Below the code. To see huge difference in running time you can increase number of items from 10_000_000 to 100_000_000, for example. It depends on your hardware.
Frist one

fn main() {
    let mut hash = std::collections::HashSet::new();

    let now = std::time::Instant::now();
    for i in 0..10_000_000 {
        hash.insert(i.to_string());
    }
    println!("{:?} insert to hashmap", now.elapsed());

    let now = std::time::Instant::now();
    let mut v: Vec<String> = hash.iter().cloned().collect();
    println!("{:?} collect keys to vector", now.elapsed());

    let now = std::time::Instant::now();
    quick_sort(&mut v);
    println!("{:?} sorting vector", now.elapsed());
}

pub fn quick_sort(arr: &mut [String]) {
    let len = arr.len();
    _quick_sort(arr, 0, (len - 1) as isize);
}

fn _quick_sort(arr: &mut [String], low: isize, high: isize) {
    if low < high {
        let p = partition(arr, low, high);
        _quick_sort(arr, low, p - 1);
        _quick_sort(arr, p + 1, high);
    }
}

fn partition(arr: &mut [String], low: isize, high: isize) -> isize {
    let pivot = high as usize;
    let mut store_index = low - 1;
    let mut last_index = high;

    loop {
        store_index += 1;
        while arr[store_index as usize] < arr[pivot] {
            store_index += 1;
        }
        last_index -= 1;
        while last_index >= 0 && arr[last_index as usize] > arr[pivot] {
            last_index -= 1;
        }
        if store_index >= last_index {
            break;
        } else {
            arr.swap(store_index as usize, last_index as usize);
        }
    }
    arr.swap(store_index as usize, pivot);
    store_index
}

and second one

fn main() {
    let mut hash = std::collections::HashSet::new();

    let now = std::time::Instant::now();
    for i in 0..10_000_000 {
        hash.insert(i.to_string());
    }
    println!("{:?} insert to hashmap", now.elapsed());

    let now = std::time::Instant::now();
    let mut v: Vec<&String> = hash.iter().collect();
    println!("{:?} collect keys to vector", now.elapsed());

    let now = std::time::Instant::now();
    quick_sort(&mut v);
    println!("{:?} sorting vector", now.elapsed());
}

pub fn quick_sort(arr: &mut [&String]) {
    let len = arr.len();
    _quick_sort(arr, 0, (len - 1) as isize);
}

fn _quick_sort(arr: &mut [&String], low: isize, high: isize) {
    if low < high {
        let p = partition(arr, low, high);
        _quick_sort(arr, low, p - 1);
        _quick_sort(arr, p + 1, high);
    }
}

fn partition(arr: &mut [&String], low: isize, high: isize) -> isize {
    let pivot = high as usize;
    let mut store_index = low - 1;
    let mut last_index = high;

    loop {
        store_index += 1;
        while arr[store_index as usize] < arr[pivot] {
            store_index += 1;
        }
        last_index -= 1;
        while last_index >= 0 && arr[last_index as usize] > arr[pivot] {
            last_index -= 1;
        }
        if store_index >= last_index {
            break;
        } else {
            arr.swap(store_index as usize, last_index as usize);
        }
    }
    arr.swap(store_index as usize, pivot);
    store_index
}

A few questions:

  • How are you measuring performance?
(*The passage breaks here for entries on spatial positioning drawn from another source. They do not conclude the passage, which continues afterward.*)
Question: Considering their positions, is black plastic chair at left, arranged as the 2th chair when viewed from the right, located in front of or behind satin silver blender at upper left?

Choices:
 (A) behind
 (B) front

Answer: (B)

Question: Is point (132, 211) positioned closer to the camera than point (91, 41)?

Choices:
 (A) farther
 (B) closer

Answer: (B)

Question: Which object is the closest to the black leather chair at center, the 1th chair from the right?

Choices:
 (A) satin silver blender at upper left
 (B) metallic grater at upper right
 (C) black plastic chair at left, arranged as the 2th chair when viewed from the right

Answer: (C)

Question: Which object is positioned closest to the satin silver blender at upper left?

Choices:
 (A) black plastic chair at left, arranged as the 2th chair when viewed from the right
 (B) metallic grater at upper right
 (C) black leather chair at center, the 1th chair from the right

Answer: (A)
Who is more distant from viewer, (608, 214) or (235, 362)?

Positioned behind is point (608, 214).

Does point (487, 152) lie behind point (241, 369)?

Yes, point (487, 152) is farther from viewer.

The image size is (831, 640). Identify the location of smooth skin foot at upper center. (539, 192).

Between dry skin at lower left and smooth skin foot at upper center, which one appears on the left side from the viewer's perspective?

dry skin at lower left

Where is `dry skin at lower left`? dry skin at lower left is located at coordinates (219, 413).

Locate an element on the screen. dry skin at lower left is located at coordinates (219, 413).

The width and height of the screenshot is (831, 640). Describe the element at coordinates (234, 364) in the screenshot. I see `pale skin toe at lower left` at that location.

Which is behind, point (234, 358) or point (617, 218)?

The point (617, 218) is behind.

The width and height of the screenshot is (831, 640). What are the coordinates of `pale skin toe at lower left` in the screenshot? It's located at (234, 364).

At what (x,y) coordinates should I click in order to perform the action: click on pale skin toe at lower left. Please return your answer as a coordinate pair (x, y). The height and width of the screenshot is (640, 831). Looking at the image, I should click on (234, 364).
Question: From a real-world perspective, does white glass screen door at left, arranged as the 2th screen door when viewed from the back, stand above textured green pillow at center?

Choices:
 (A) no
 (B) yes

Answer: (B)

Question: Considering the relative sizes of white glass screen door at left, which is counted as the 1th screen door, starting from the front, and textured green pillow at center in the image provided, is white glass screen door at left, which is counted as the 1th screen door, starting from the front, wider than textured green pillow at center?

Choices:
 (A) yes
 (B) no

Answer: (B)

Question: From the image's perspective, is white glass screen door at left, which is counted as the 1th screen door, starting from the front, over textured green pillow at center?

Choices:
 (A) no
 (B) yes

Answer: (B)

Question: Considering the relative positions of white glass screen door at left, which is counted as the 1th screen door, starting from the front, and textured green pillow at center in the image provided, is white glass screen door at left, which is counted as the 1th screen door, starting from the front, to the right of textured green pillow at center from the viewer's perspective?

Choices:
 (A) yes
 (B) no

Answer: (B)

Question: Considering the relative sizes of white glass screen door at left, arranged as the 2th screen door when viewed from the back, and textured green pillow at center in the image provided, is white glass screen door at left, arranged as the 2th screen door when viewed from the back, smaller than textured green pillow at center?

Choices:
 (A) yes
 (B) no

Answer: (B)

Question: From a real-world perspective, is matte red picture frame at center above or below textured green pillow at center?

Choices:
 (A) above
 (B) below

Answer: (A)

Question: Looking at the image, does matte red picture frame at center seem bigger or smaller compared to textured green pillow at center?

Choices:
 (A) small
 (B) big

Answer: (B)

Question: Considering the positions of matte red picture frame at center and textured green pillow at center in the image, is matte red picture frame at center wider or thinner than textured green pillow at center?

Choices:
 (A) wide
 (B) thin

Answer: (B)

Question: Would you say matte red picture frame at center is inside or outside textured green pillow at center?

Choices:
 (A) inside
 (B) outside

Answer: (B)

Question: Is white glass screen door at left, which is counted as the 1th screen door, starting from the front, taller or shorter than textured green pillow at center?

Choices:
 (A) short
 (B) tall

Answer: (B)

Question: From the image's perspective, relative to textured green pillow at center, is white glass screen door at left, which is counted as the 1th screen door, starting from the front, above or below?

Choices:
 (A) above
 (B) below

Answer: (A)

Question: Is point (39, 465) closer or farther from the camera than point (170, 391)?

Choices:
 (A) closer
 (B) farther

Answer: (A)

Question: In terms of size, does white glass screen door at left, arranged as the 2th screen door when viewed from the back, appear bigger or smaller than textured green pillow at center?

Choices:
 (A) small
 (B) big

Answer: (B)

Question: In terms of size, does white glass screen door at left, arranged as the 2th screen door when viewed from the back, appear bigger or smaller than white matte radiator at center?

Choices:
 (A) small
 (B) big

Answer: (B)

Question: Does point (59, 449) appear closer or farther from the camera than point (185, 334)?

Are you using a benchmarking tool such as Criterion?
  • Are you running your code in release mode?
4 Likes

&String is a double indirection, since String consists of a pointer to the string data along with a length and capacity, which is then pointed to by the reference. The type &str is generally better when a shared reference to a string is required, since it just stores a length and a pointer to the string data, and &String can be coerced to &str.

4 Likes

I measuring performance in the way above.
yes, I execute my program in release mode

it means if need to sort keys of hashmap then I need to clone them to vector?
It eats lots of memory and it takes some time also

No; if you are constructing a vector of keys so you can sort them, then you should use a Vec<&str>.

let mut v: Vec<&str> = hash.iter().map(|s| s.as_str()).collect();
quick_sort(&mut v);

The .as_str() conversion (which can also be written &*s or &s[..]) just returns the pointer that's inside the String, as the type &str. No cloning of the string characters is involved. This should be, overall, faster than either of your existing options.

3 Likes

it hits perfomance because of how CPU works?
is it related topic?

This type of measurement is quite noisy and unreliable. Energy and heat management of the CPU, OS multitasking, state of caches, branch prediction history can all significantly affect results, by margin more than differences in the code itself. There's also a risk of the optimizer deleting or rearranging the code.

You should use bencher or criterion for measuring small code differences.

1 Like

Well, it causes a performance hit because it is doing more work. A reference has to be dereferenced to obtain the pointed value.

Regardless of how expensive pointer hopping is (due to caching, prefetching, and other techniques), dereferencing then doing stuff is always going to be strictly more than doing the same stuff without having to dereference first.

In most cases, such a simple dereferencing operation can be elided by the compiler (eg. when simply passing a double reference to an inlineable function), but when it's
in the middle of a complex sorting algorithm, the compiler has a much harder job.

1 Like

Yes, I understand that is more work. But not all "more work" can affect perfomance so much.
For example simple incrementing i+=1 does not affect it. I added to my sorting algorithm a counter and then return and print it. And that does not affect perfomance almost.
It means dereferences expensive operation. So why it so expensive?

Memory is incredibly slow relative to the CPU. This is why CPUs have multiple levels of caches. If you structure you program in a way that causes cache misses, it will be a huge penalty. Every dereference accesses something elsewhere in RAM, and therefore is at risk of reading something that isn't already cached.

RAM is so slow, that hyperthreading exists. When the CPU is waiting for RAM to respond, it has so much idle time, that it has time to switch to executing entirely different code from a different program, and switch back before RAM responds.

5 Likes